** Task instructions **
Report the number of lines in the data where the word "down" appears, and add no other text.

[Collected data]
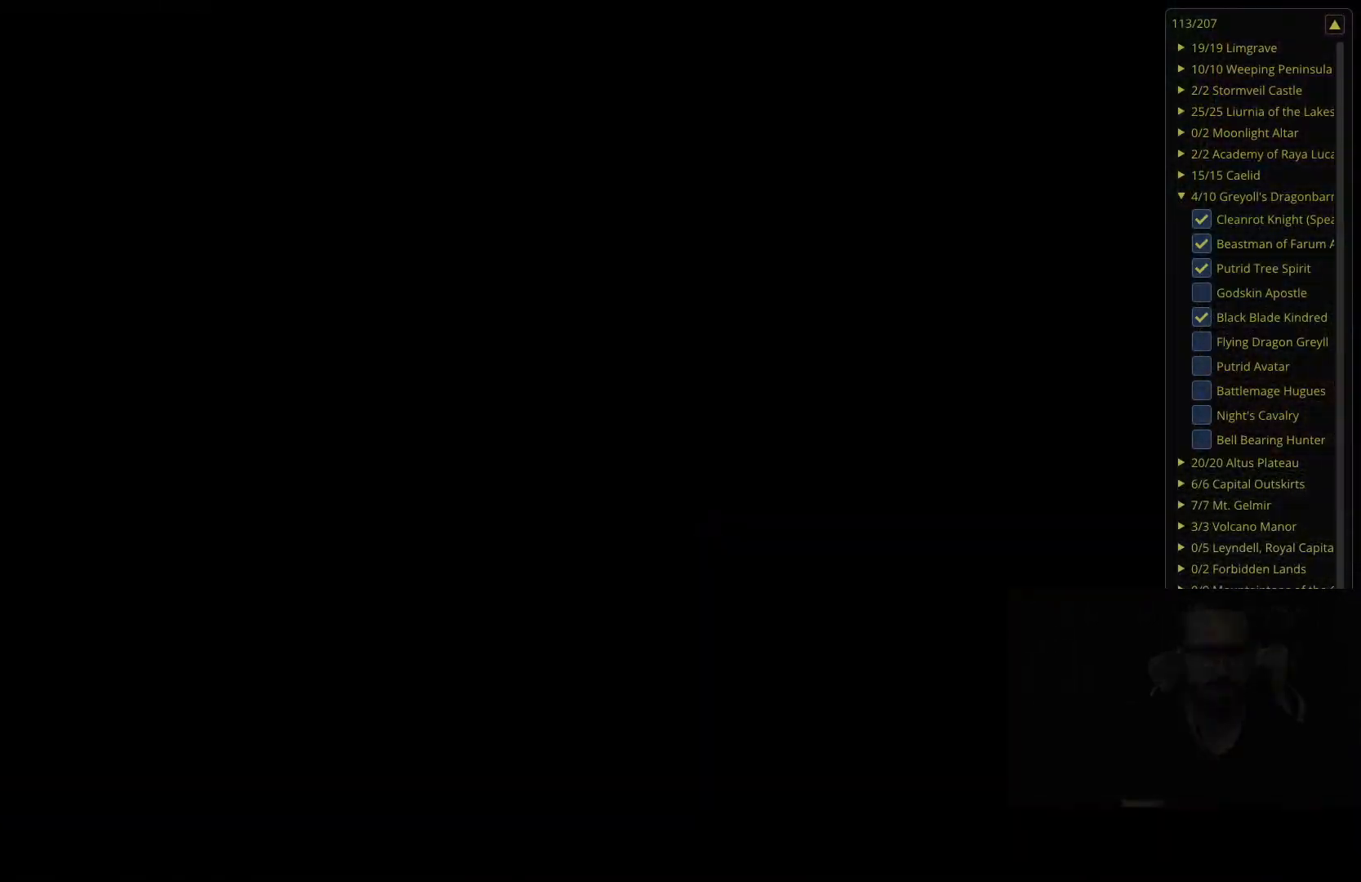
{"buttons": [], "left_stick": "center", "right_stick": "center", "events": []}
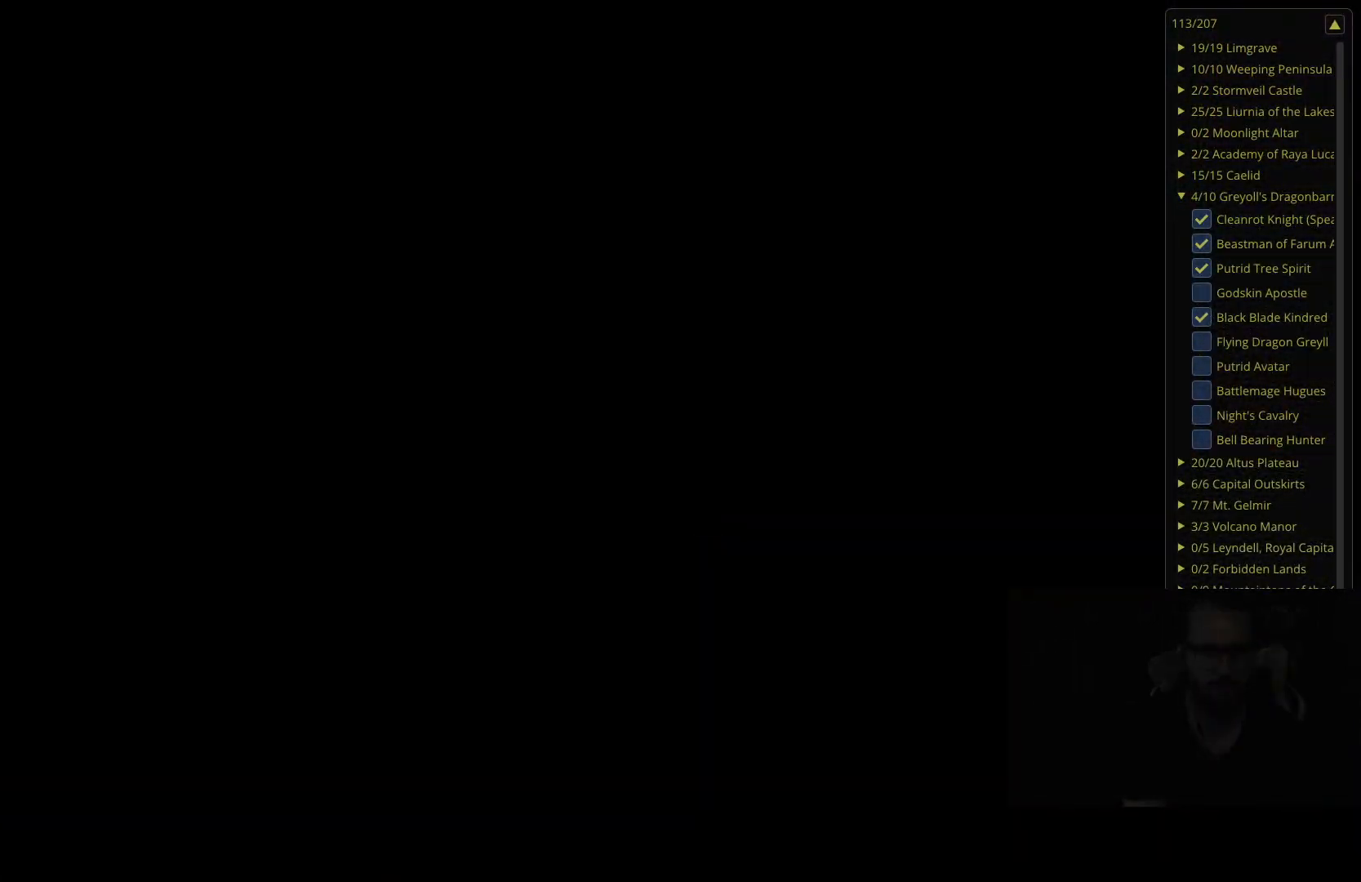
{"buttons": [], "left_stick": "center", "right_stick": "center", "events": []}
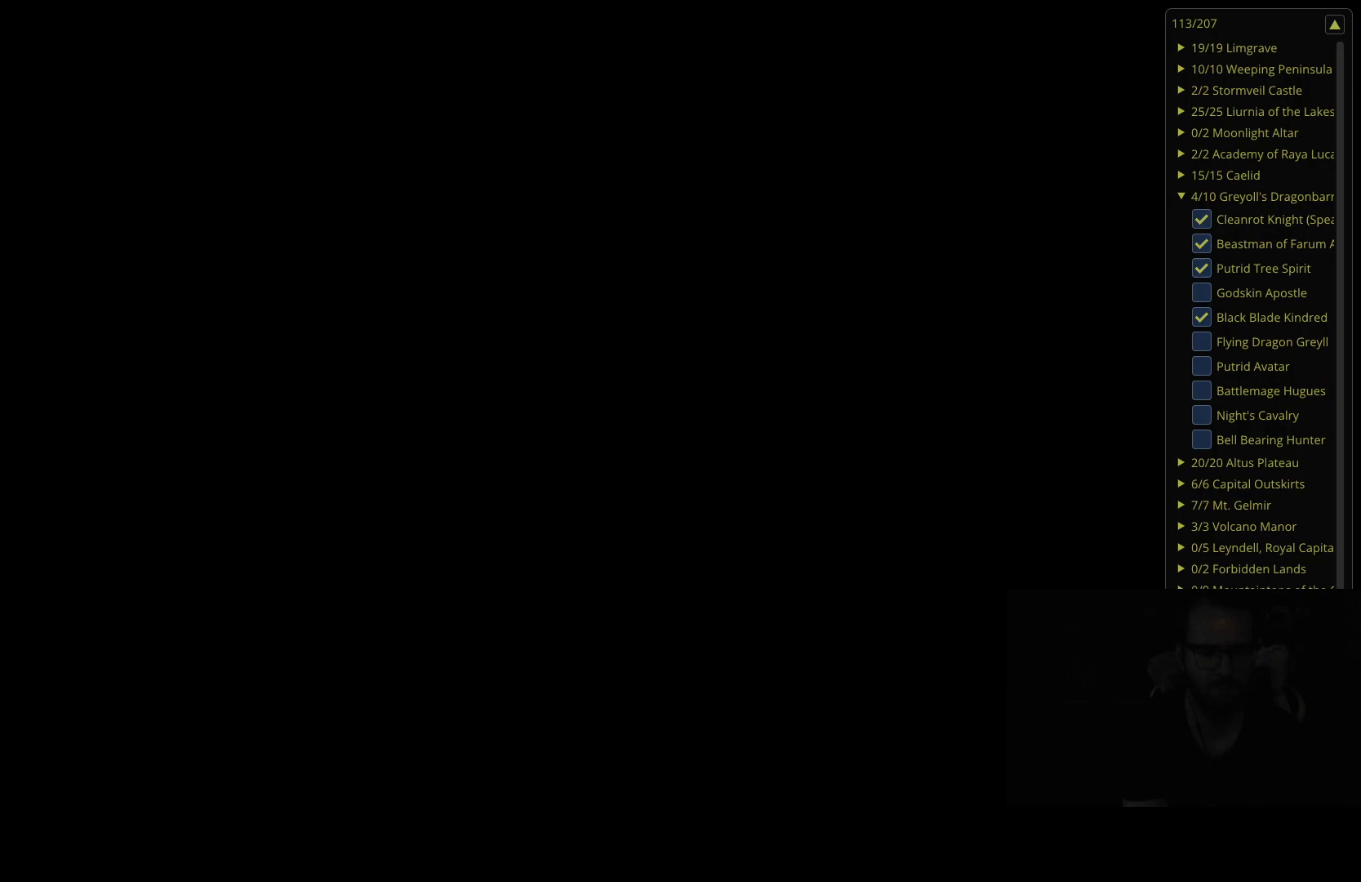
{"buttons": [], "left_stick": "center", "right_stick": "center", "events": []}
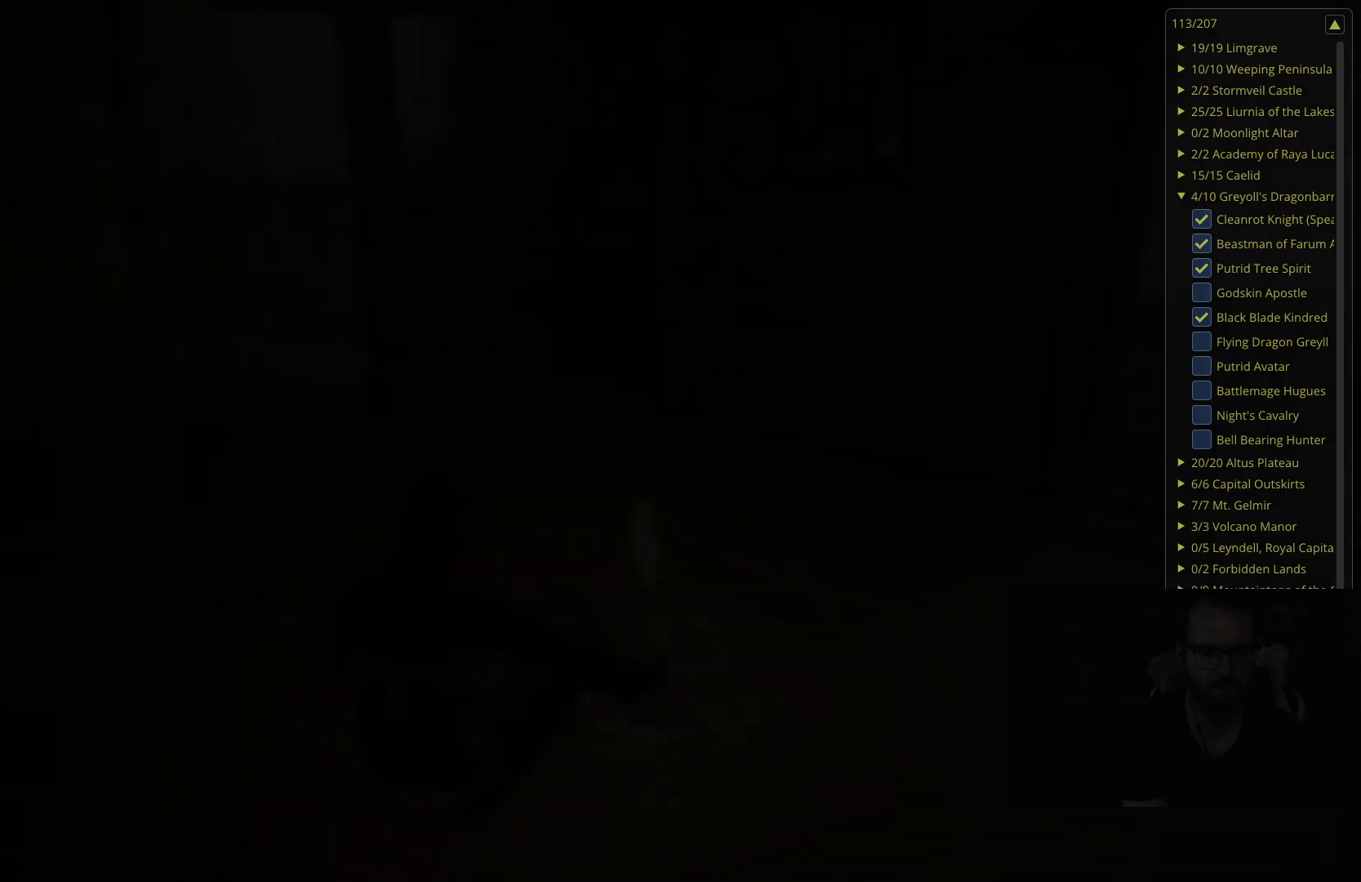
{"buttons": [], "left_stick": "center", "right_stick": "center", "events": []}
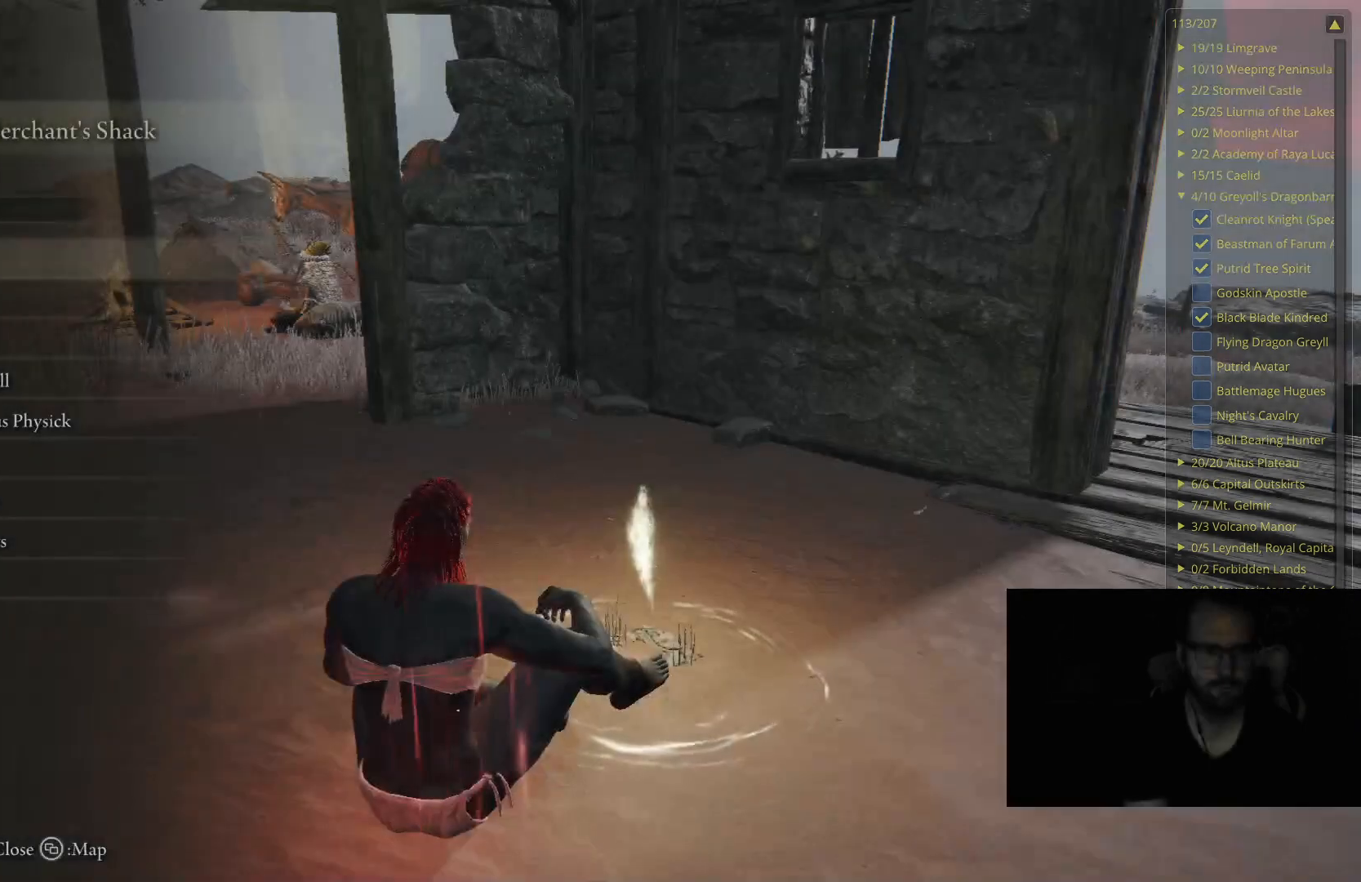
{"buttons": ["A"], "left_stick": "center", "right_stick": "center", "events": [[417, "A", "down"]]}
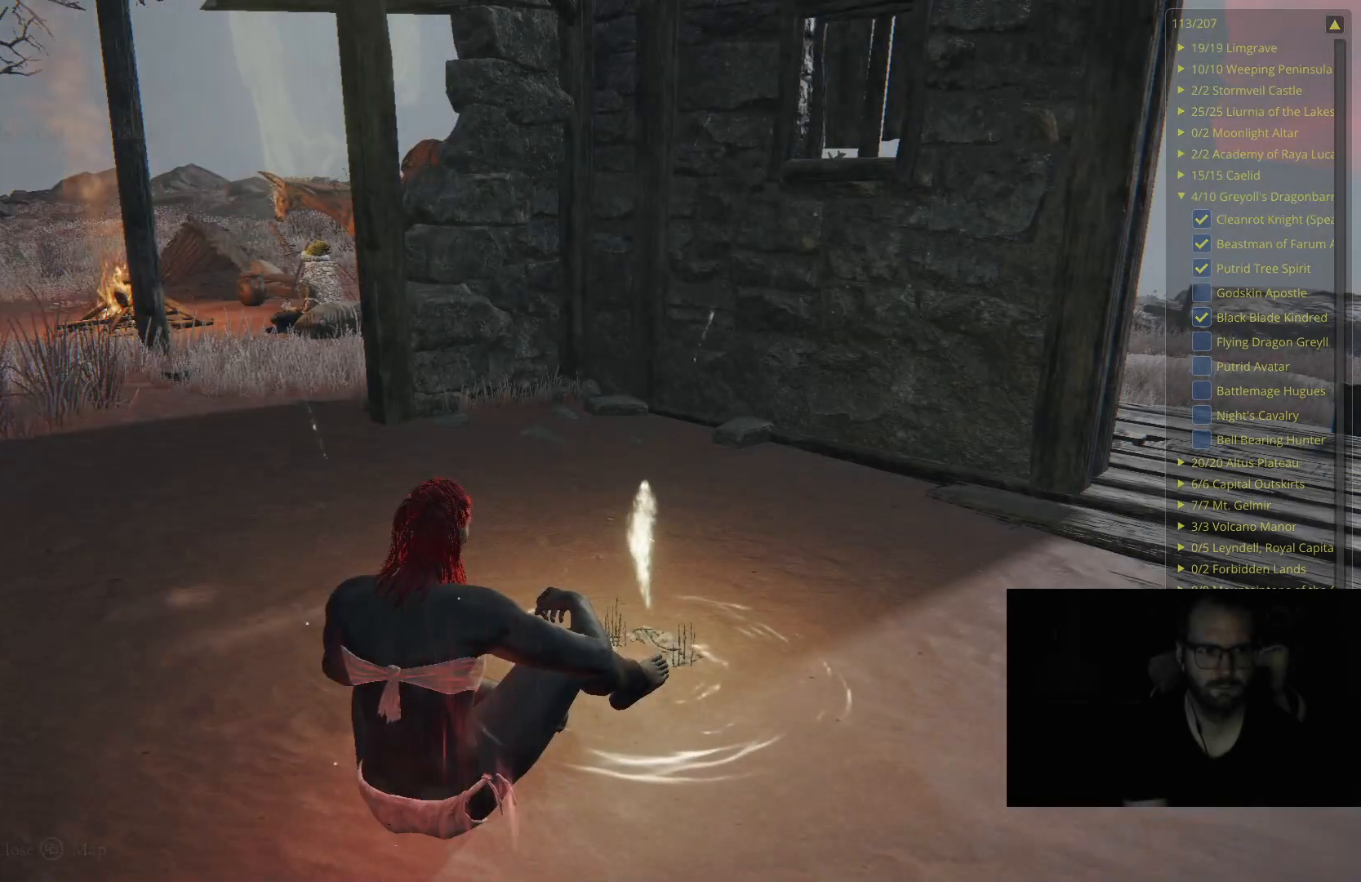
{"buttons": ["DPAD_DOWN"], "left_stick": "center", "right_stick": "center", "events": [[100, "A", "up"], [333, "DPAD_DOWN", "down"], [433, "DPAD_DOWN", "up"], [500, "DPAD_DOWN", "down"]]}
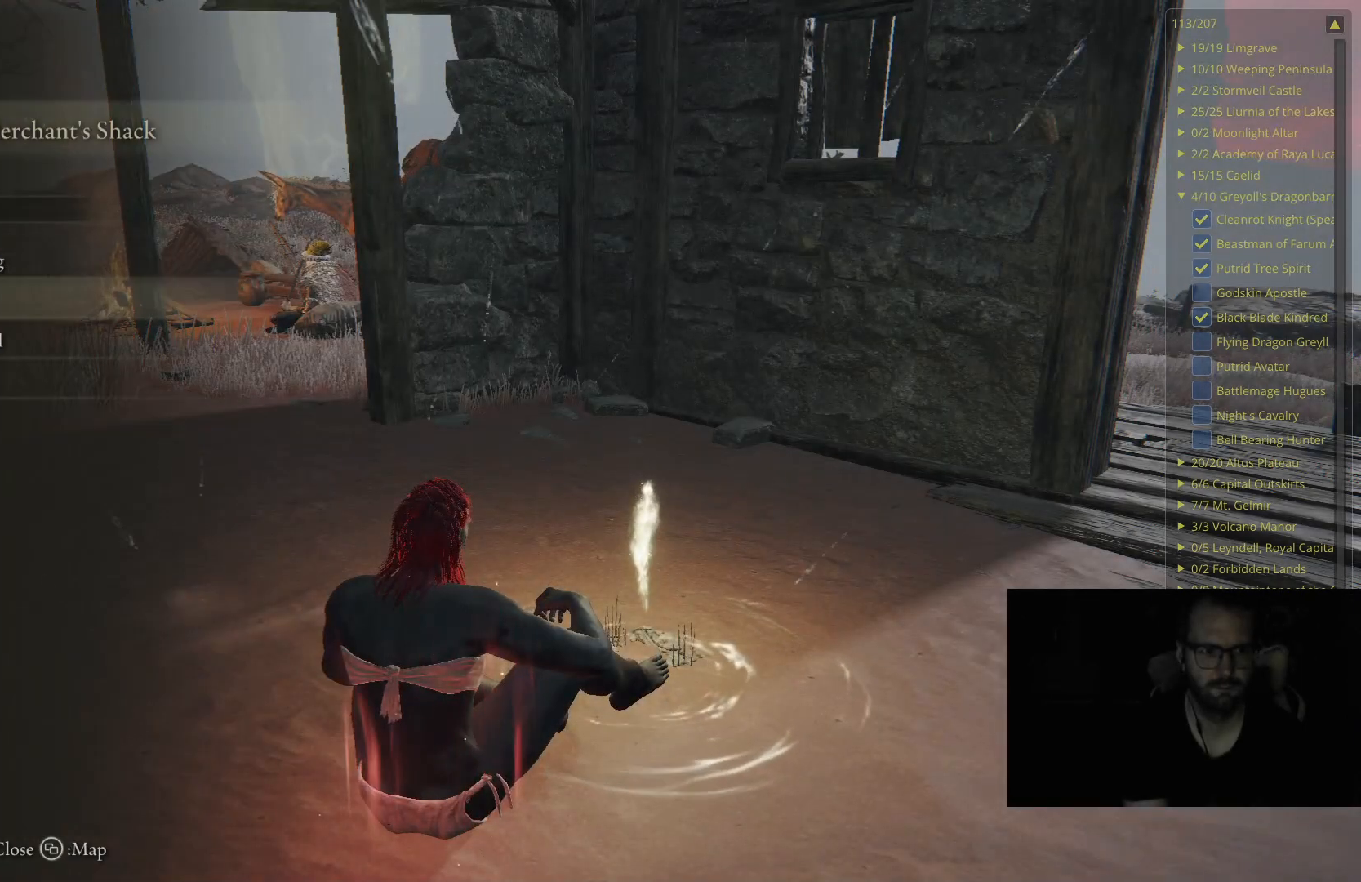
{"buttons": [], "left_stick": "center", "right_stick": "center", "events": [[67, "A", "down"], [117, "DPAD_DOWN", "up"], [233, "A", "up"]]}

** Answer below **
3